■ **TEXTE PRÉSENTÉ**:

Le monde de la musique est malheureusement souvent une affaire d’hommes cis, toujours prompts à rabaisser et douter des talents des femmes ou des minorités de genre qui souhaitent s’y exprimer. Cette interview d’Oh Mu, artiste électro, est la deuxième d’une série sur des musiciennes indépendantes et résolument féministes que nous souhaitons faire découvrir, dans leur pratique musicale comme dans leur discours sur le milieu.
Estelle Marchi, alias Oh Mu sur Internet, fait de la musique, de l’illustration et de la bande dessinée, et parfois des petites vidéos. C’est difficile pour elle de décrire exactement ce qu’elle fait en musique, elle n’essaie pas d’avoir un style prédéfini, mais c’est plutôt celui qui sort lorsqu’elle tâtonne sur son ordinateur, c’est un peu du hasard et un mélange entre ce qui l’influence inconsciemment et ce qu’elle arrive à faire.
J’ai commencé à faire de la musique vers mes 6 ans, au conservatoire. J’avais chaque semaine un cours de piano et un autre de solfège jusqu’à mes 19 ans. Ensuite, après mon certificat non professionnel, on m’a proposé de faire les classes préparatoires pour aller en professionnel, ce que j’ai refusé. Je ne me voyais pas faire ça de ma vie, car même en ayant réussi mes examens, j’avais du mal à avoir un rythme régulier de travail, chose primordiale au conservatoire. Je préférais créer mes morceaux que travailler sur de la simple interprétation. Pendant plusieurs années je m’amusais simplement à improviser sur mon piano, et en déménageant pour mes études, j’ai décidé un jour d’acheter un câble afin de pouvoir enregistrer mon clavier sur mon ordinateur. Puis ensuite j’ai branché ma guitare, et petit à petit les choses se sont accumulées, et ça a boosté mon envie d’apprendre et ma motivation.

■ **CONSIGNE 1**: Recopiez le passage du texte présenté qui va de « Le monde de » jusqu'à « arrive à faire. » inclus, en y changeant « Oh Mu » en « l'artiste ».
Le texte présenté et les entrées n'ont aucun rapport entre eux.

Extractions de texte page par page
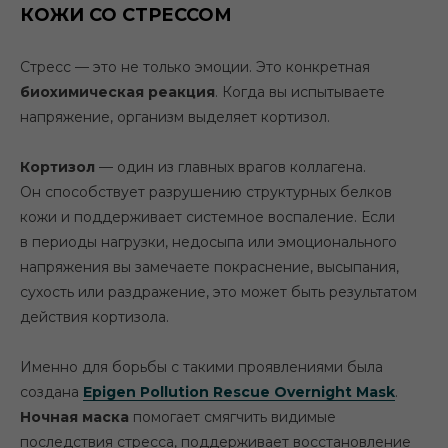
КОЖИ СО СТРЕССОМ
Стресс — это не только эмоции. Это конкретная
биохимическая реакция
. Когда вы испытываете
напряжение, организм выделяет кортизол.
Кортизол
— один из главных врагов коллагена.
Он способствует разрушению структурных белков
кожи и поддерживает системное воспаление. Если
в периоды нагрузки, недосыпа или эмоционального
напряжения вы замечаете покраснение, высыпания,
сухость или раздражение, это может быть результатом
действия кортизола.
Именно для борьбы с такими проявлениями была
создана
Epigen Pollution Rescue Overnight Mask
.
Ночная маска
помогает смягчить видимые
последствия стресса, поддерживает восстановление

■ **CONSIGNE 2**: Renvoyez à l'identique les lignes de toutes les entrées, sans y reprendre les images.

■ **CORRIGÉ 1**:
Le monde de la musique est malheureusement souvent une affaire d’hommes cis, toujours prompts à rabaisser et douter des talents des femmes ou des minorités de genre qui souhaitent s’y exprimer. Cette interview d’l'artiste, artiste électro, est la deuxième d’une série sur des musiciennes indépendantes et résolument féministes que nous souhaitons faire découvrir, dans leur pratique musicale comme dans leur discours sur le milieu.
Estelle Marchi, alias l'artiste sur Internet, fait de la musique, de l’illustration et de la bande dessinée, et parfois des petites vidéos. C’est difficile pour elle de décrire exactement ce qu’elle fait en musique, elle n’essaie pas d’avoir un style prédéfini, mais c’est plutôt celui qui sort lorsqu’elle tâtonne sur son ordinateur, c’est un peu du hasard et un mélange entre ce qui l’influence inconsciemment et ce qu’elle arrive à faire.

■ **CORRIGÉ 2**:
КОЖИ СО СТРЕССОМ
Стресс — это не только эмоции. Это конкретная
биохимическая реакция
. Когда вы испытываете
напряжение, организм выделяет кортизол.
Кортизол
— один из главных врагов коллагена.
Он способствует разрушению структурных белков
кожи и поддерживает системное воспаление. Если
в периоды нагрузки, недосыпа или эмоционального
напряжения вы замечаете покраснение, высыпания,
сухость или раздражение, это может быть результатом
действия кортизола.
Именно для борьбы с такими проявлениями была
создана
Epigen Pollution Rescue Overnight Mask
.
Ночная маска
помогает смягчить видимые
последствия стресса, поддерживает восстановление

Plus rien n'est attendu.